Almost everyone carries a lithium battery in their pocket today, and millions of electric vehicles rely on these same power sources to navigate our roads. However, these energy storage devices hold a dark secret that occasionally causes them to catch fire or explode. For many decades, scientists blamed tiny formations called lithium dendrites for causing these dangerous short circuits. Now, an engineer named Yan Yao from the University of Houston has just flipped the entire battery world upside down with a massive discovery. He found that these microscopic lithium structures do not act like soft metal at all, but instead behave like rigid, brittle shards of glass.
Since the 1970s, the global scientific community has assumed that lithium metal remained soft and ductile inside a working battery cell. Because of this 50-year-old assumption, engineers confidently believed that solid-state electrolytes could easily block any dendrites from growing too large. Yao and his dedicated research team completely shattered this long-held belief. They proved that dendrites actually form into stiff, rigid needles. Instead of bending harmlessly against a wall, these microscopic spikes pierce straight through vital internal battery components and snap under pressure.
To prove their theory, the University of Houston team did something nobody else had ever accomplished. They captured real-time video footage of dendrites forming and breaking apart inside an active, working solid-state battery. Watching this happen required an incredibly specialized air-free chamber. This custom chamber allowed the researchers to use a scanning electron microscope to film the internal battery activity without any outside air ruining the sensitive chemical reactions.
The live footage gave scientists a rare and fascinating look at how these tiny hazards operate. Dendrites start as extremely small crystal structures. In fact, they usually measure just a few hundred nanometers wide. To put that size into perspective, these dangerous spikes are more than 100 times smaller than a single strand of human hair. Despite their tiny footprint, they possess incredible strength. The researchers discovered that this surprising stiffness comes from a nanoscale single-crystal lithium core. As the battery operates, a special surface coating forms around the core, further hardening it.

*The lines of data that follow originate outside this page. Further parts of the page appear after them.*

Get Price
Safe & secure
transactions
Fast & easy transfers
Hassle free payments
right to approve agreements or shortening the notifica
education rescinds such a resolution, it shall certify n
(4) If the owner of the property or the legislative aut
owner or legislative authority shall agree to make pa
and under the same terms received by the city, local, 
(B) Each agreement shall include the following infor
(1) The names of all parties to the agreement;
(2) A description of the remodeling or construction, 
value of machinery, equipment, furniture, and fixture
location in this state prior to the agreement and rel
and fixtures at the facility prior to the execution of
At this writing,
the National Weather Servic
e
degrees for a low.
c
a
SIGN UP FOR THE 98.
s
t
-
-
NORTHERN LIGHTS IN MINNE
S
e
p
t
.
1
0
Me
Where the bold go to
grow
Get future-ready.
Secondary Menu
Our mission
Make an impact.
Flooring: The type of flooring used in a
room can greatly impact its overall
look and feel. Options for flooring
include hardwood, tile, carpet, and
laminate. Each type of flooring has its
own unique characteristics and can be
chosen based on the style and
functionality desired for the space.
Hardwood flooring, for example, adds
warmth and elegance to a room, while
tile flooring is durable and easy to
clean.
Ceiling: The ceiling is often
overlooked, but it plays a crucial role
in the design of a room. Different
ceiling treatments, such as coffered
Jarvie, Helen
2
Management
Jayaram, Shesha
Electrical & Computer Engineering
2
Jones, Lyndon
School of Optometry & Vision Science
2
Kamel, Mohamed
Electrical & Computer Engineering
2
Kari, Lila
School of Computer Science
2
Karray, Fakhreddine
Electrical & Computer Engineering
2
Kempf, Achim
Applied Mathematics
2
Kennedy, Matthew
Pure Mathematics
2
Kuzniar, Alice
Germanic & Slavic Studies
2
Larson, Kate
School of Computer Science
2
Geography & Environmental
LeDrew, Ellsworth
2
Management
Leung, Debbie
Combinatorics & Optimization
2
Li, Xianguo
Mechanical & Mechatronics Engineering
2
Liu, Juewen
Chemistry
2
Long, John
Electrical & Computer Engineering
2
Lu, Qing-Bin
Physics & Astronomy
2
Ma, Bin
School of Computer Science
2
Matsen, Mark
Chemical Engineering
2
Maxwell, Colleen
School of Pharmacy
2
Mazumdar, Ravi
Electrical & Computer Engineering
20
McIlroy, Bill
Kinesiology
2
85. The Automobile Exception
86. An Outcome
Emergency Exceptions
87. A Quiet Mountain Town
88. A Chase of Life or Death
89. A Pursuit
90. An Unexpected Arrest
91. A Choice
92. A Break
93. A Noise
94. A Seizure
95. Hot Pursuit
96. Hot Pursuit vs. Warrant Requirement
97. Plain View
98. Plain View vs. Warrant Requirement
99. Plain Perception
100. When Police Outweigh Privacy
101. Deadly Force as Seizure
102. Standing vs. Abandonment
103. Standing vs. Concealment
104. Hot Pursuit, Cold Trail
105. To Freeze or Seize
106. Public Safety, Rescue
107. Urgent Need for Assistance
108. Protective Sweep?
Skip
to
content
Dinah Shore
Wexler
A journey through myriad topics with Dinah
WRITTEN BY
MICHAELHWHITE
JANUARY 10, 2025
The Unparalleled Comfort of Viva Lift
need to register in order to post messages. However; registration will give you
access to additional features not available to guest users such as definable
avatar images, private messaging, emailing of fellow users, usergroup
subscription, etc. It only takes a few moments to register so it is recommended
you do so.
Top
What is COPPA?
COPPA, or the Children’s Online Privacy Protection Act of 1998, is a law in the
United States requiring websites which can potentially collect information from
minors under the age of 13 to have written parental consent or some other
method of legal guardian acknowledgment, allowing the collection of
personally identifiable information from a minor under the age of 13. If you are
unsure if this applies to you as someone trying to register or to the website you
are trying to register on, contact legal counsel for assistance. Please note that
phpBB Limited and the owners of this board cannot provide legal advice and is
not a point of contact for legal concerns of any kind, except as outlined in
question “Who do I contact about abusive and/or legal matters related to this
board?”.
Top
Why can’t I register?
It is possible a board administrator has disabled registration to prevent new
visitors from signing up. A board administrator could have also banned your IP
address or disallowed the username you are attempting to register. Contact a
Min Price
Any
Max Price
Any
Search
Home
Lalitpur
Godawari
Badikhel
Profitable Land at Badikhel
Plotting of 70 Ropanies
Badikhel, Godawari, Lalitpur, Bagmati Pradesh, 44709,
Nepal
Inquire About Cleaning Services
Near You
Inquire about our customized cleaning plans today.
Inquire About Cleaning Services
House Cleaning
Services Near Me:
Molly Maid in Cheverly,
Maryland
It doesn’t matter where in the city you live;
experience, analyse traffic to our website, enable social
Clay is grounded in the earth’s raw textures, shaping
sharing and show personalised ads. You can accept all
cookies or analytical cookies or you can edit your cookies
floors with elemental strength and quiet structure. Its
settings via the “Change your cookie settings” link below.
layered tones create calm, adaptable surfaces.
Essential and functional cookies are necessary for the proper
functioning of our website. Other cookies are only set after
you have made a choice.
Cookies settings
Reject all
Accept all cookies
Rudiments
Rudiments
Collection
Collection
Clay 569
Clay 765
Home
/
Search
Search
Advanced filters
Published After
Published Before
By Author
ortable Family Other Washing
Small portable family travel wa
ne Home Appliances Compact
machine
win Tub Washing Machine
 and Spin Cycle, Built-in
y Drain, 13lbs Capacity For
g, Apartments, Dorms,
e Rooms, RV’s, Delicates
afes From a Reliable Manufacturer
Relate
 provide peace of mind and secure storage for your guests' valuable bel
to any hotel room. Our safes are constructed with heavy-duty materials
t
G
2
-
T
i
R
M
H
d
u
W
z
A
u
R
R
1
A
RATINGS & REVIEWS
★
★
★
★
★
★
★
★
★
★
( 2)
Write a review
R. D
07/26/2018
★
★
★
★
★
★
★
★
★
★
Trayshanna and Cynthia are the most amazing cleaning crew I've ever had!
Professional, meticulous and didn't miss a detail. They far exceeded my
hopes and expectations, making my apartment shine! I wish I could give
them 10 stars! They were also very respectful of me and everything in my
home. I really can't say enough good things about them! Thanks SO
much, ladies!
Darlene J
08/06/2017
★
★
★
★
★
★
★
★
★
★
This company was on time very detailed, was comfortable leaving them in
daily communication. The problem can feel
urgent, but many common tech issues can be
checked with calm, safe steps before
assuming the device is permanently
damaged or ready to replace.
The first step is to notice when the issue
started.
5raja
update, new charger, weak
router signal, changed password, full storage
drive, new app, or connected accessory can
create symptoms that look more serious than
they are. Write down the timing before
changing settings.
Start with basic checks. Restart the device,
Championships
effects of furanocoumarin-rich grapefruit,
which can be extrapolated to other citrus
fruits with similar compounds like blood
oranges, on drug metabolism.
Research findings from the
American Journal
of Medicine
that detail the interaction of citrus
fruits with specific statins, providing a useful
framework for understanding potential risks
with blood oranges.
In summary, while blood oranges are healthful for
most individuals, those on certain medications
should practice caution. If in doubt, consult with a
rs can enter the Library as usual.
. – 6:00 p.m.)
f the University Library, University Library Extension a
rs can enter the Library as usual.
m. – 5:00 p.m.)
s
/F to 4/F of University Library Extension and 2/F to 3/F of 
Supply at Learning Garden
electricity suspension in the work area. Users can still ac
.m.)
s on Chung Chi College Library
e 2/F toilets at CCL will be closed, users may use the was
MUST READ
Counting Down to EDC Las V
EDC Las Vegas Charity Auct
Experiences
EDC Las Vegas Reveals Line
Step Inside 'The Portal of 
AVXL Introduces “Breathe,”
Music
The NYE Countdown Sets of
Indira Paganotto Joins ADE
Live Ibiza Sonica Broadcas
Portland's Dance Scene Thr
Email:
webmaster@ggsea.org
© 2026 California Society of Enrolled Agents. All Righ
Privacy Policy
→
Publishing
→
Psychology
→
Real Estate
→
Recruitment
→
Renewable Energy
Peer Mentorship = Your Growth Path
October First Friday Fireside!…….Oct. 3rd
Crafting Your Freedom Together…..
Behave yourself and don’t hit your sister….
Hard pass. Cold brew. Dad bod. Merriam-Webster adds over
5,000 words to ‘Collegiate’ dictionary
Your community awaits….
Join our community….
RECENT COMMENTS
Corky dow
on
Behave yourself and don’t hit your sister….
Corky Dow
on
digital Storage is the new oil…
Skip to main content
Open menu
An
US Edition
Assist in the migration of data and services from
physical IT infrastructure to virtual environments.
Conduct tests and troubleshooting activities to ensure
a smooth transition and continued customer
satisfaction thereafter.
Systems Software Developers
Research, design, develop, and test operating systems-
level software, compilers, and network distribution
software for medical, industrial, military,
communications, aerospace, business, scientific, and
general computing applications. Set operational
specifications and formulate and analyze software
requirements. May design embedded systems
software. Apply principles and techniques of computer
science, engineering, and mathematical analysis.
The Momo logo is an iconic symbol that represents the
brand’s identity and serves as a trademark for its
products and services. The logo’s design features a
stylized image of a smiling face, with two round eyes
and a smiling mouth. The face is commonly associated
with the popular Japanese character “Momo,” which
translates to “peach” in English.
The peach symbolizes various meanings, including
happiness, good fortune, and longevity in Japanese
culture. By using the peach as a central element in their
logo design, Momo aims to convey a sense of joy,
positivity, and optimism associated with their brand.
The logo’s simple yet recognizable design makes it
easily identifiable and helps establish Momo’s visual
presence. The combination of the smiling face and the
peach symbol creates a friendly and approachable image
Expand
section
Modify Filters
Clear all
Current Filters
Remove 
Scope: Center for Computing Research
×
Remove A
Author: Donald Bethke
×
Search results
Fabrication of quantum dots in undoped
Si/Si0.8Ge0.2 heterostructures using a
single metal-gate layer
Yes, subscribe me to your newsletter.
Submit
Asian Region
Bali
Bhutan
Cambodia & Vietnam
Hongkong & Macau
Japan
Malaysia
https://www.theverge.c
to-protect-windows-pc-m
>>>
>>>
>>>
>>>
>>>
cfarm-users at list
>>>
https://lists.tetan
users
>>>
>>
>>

This rigid combination allows the dendrite to maintain its sharp shape as it grows across the battery cell. Fast charging your phone from 0 to 100 percent or leaving a battery in freezing temperatures can trigger these spikes to grow much faster. Once they form, their needle-like structure easily breaches the protective barriers separating the positive and negative sides of the battery. When that internal barrier fails, the battery short-circuits and often bursts into hot flames, creating a major safety hazard for consumers.
Yao noted that filming this process inside a live battery changes everything we know about energy storage design. Right now, major tech companies invest over $5 billion a year into solid-state battery research because they consider them a 100 percent safe alternative to traditional liquid batteries. However, this new study shows that simply relying on a solid barrier will never stop a stiff, glass-like dendrite from pushing through. Engineers must completely change their design strategies to build truly safe products for the global market.
The research team suggests a few alternative approaches to fix this massive problem. Instead of fighting the stiff needles with stronger barriers, manufacturers could use lithium alloy anodes. Blending lithium with other materials might reduce the risk of brittle fractures and prevent sharp spikes from forming in the first place. If engineers fully understand the mechanical properties of these dendrites, they can design smarter materials that are at least 1.5 times more resistant to penetration.
The prestigious journal Science recently published all the details of this groundbreaking study. The new data builds on years of prior work by the Houston team on battery degradation over thousands of charge cycles. If battery companies use this new knowledge, they can significantly improve the lifespan and safety of electric vehicles, everyday consumer electronics, and large-scale power grid systems. Building a better battery could easily save car companies over $1 million in recall costs while protecting everyday people from dangerous device fires.